# INPUT MATERIAL
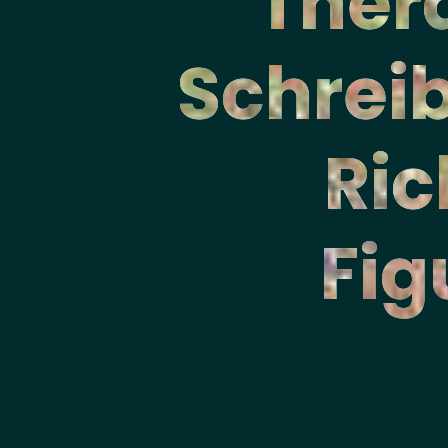
Ther
Schrei
Ric
Fig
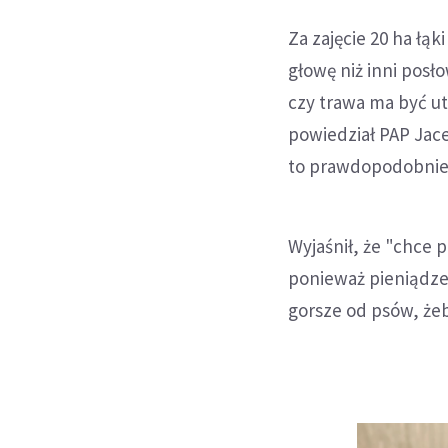
Za zajęcie 20 ha łąk
głowę niż inni posł
czy trawa ma być u
powiedział PAP Jace
to prawdopodobnie
Wyjaśnił, że "chce
ponieważ pieniądze 
gorsze od psów, żeb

# DIRECTIONS
All of the data gets printed again exactly; the pictures do not.

# ANSWER TO THE EXERCISE
Ther
Schrei
Ric
Fig
Za zajęcie 20 ha łąk
głowę niż inni posł
czy trawa ma być u
powiedział PAP Jace
to prawdopodobnie
Wyjaśnił, że "chce
ponieważ pieniądze 
gorsze od psów, żeb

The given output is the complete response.